• EXERCISE: The listing below holds a line with "少年ジャンプ出身・ギャグ漫画家2" and a later line with "nikkan-spa.jp". Write out those two lines and every line between them, exactly, and nothing else.
········
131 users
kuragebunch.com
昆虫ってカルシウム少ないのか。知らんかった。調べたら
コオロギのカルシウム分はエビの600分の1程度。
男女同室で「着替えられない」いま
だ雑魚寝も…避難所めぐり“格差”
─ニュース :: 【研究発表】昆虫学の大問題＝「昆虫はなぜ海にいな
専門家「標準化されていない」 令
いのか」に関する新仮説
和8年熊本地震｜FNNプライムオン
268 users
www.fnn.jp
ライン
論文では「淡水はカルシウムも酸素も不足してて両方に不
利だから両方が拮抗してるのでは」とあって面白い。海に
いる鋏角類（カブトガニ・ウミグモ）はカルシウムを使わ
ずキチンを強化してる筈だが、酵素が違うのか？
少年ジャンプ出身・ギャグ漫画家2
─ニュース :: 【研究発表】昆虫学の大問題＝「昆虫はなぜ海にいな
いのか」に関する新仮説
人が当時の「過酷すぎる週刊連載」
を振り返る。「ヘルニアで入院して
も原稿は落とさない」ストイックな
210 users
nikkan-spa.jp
········
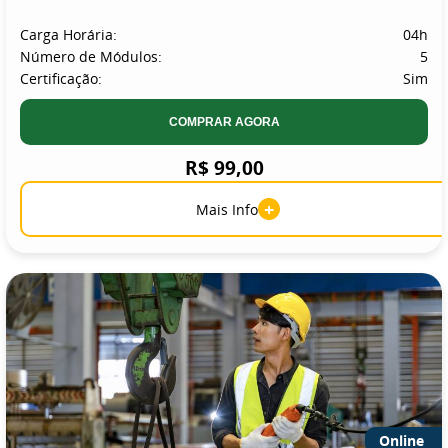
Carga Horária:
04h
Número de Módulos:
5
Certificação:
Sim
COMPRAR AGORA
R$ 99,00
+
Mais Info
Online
········
• SOLUTION TO THE PROBLEM:
少年ジャンプ出身・ギャグ漫画家2
─ニュース :: 【研究発表】昆虫学の大問題＝「昆虫はなぜ海にいな
いのか」に関する新仮説
人が当時の「過酷すぎる週刊連載」
を振り返る。「ヘルニアで入院して
も原稿は落とさない」ストイックな
210 users
nikkan-spa.jp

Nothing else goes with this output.